Corpo do artigo
O problema do discurso de ódio é que as suas consequências chegam com latência, de forma difusa, pelas mãos indiretas dos legitimados, mas quem o profere dificilmente é tratado e punido como coautor moral do crime. Passa nos pingos da chuva da liberdade de expressão, não parece incitamento direto à violência (por não ser proferido diante de uma turba incendiada), mas quase sempre legitima os que estão dispostos a exercê-la. E é nos momentos em que atinge, de facto, na carne dos mais desprotegidos, que devemos ver a montante quem cuspiu a centelha de ódio, para que a culpa (ainda que política) não morra no celibato.
No caso dos racistas que espalharam o terror no Bonfim, espancando imigrantes dentro da sua própria casa, não precisamos de efabular grandes teorias da conspiração para chegar àqueles que, discurso após discurso, amplamente amplificado pelas televisões, têm associado imigração e criminalidade, e particularmente os muçulmanos a um perigo para a nossa sociedade. Não é preciso grande faro sociológico para perceber que este tipo de discurso proferido e normalizado no debate público e representado nas instituições políticas do país legitima a ação daqueles que se acham justiceiros patrióticos, quando, na verdade, são neonazis violentos e perigosos.
Cinquenta deputados, corroborando ideias preconceituosas no Parlamento, agasalham as costas aos que, na rua, querem exercer pela força a sua agenda racista. É claro o crescimento dos crimes de motivação racista, desde que temos a extrema-direita como uma das forças políticas com maior tempo de antena nos média tradicionais e a controlar a propaganda e a desinformação nas redes sociais.
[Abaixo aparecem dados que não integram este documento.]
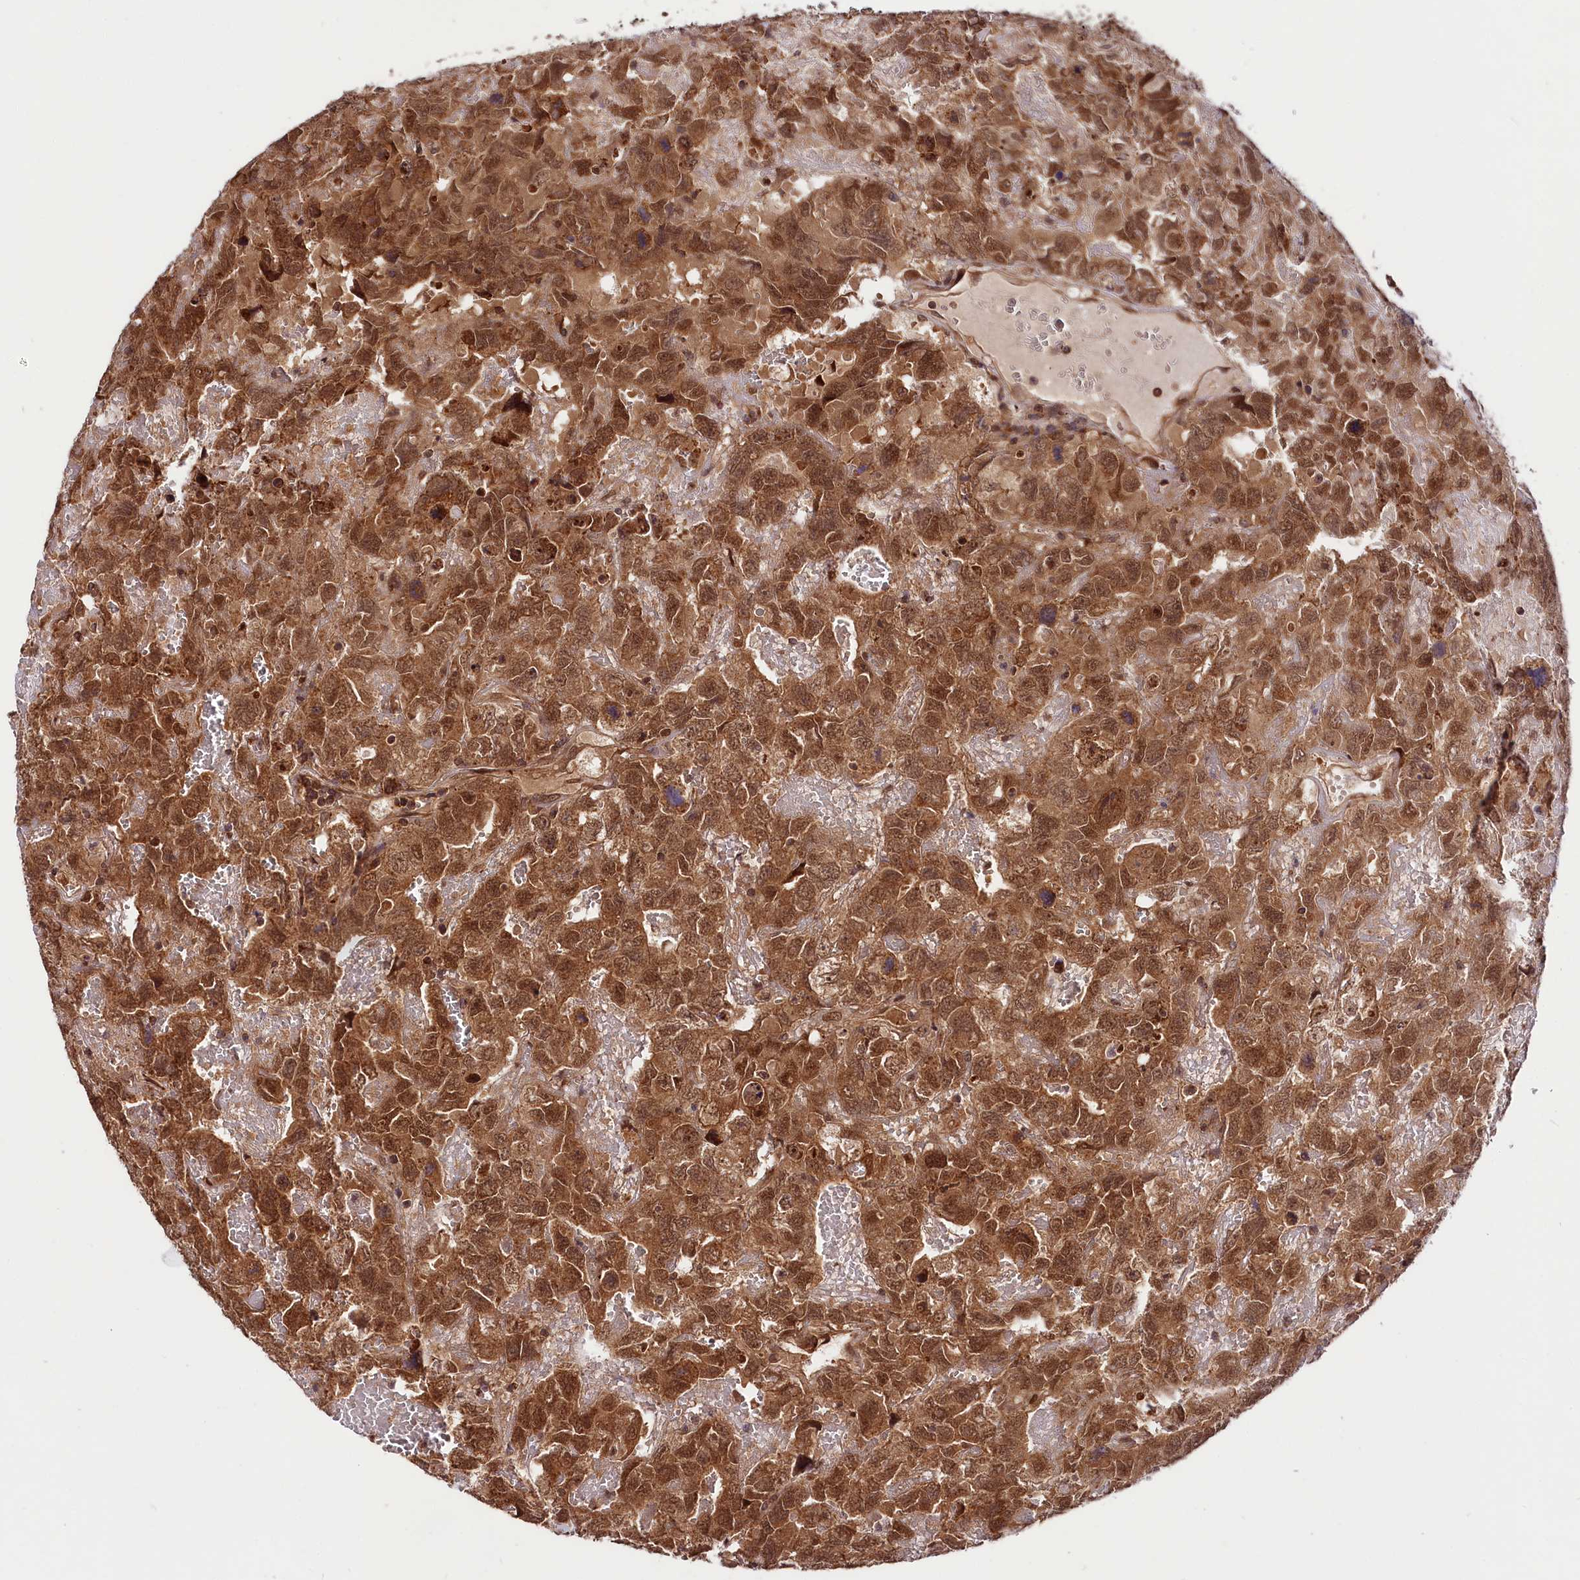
{"staining": {"intensity": "strong", "quantity": ">75%", "location": "cytoplasmic/membranous,nuclear"}, "tissue": "testis cancer", "cell_type": "Tumor cells", "image_type": "cancer", "snomed": [{"axis": "morphology", "description": "Carcinoma, Embryonal, NOS"}, {"axis": "topography", "description": "Testis"}], "caption": "A brown stain highlights strong cytoplasmic/membranous and nuclear staining of a protein in human embryonal carcinoma (testis) tumor cells.", "gene": "UBE3A", "patient": {"sex": "male", "age": 45}}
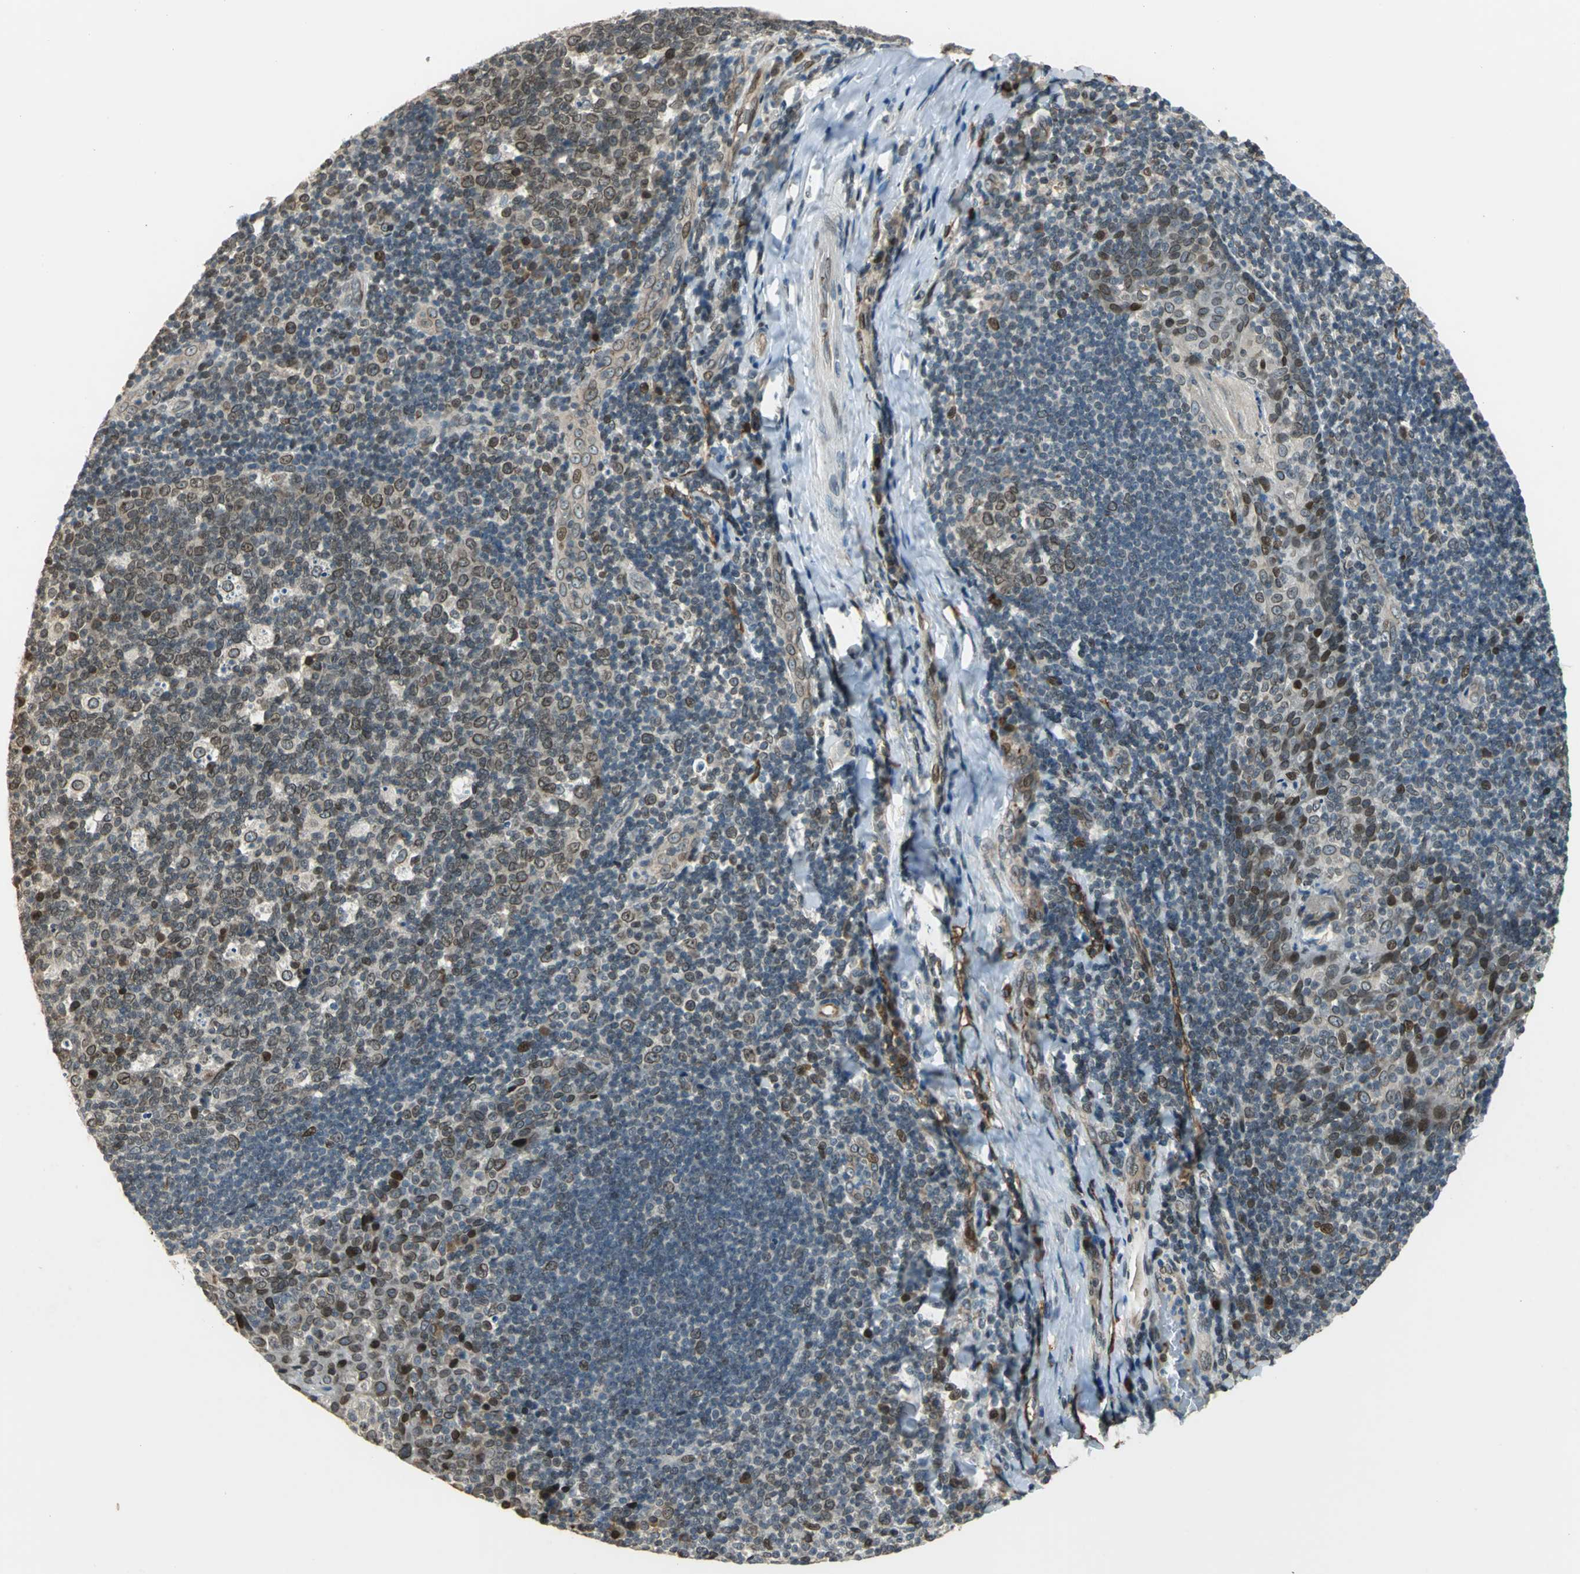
{"staining": {"intensity": "moderate", "quantity": "25%-75%", "location": "nuclear"}, "tissue": "tonsil", "cell_type": "Germinal center cells", "image_type": "normal", "snomed": [{"axis": "morphology", "description": "Normal tissue, NOS"}, {"axis": "topography", "description": "Tonsil"}], "caption": "Immunohistochemical staining of unremarkable tonsil demonstrates moderate nuclear protein expression in approximately 25%-75% of germinal center cells. Nuclei are stained in blue.", "gene": "BRIP1", "patient": {"sex": "male", "age": 17}}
É o pior de dois mundos. Por um lado, André Ventura com índices de tempo televisivo mais altos do que o primeiro- -ministro, numa omnipresença desproporcional ao seu peso político (mesmo que este não seja de somenos), numa irónica profecia autorrealizável e, por outro, hordas de apoiantes da extrema-direita na internet a desdenhar do que eles apelidam de “jornalixo”, criando as suas próprias verdades como factos, para cultivar a insegurança, culpar os bodes expiatórios mais vulneráveis e descredibilizar outras fontes. O resultado está aqui.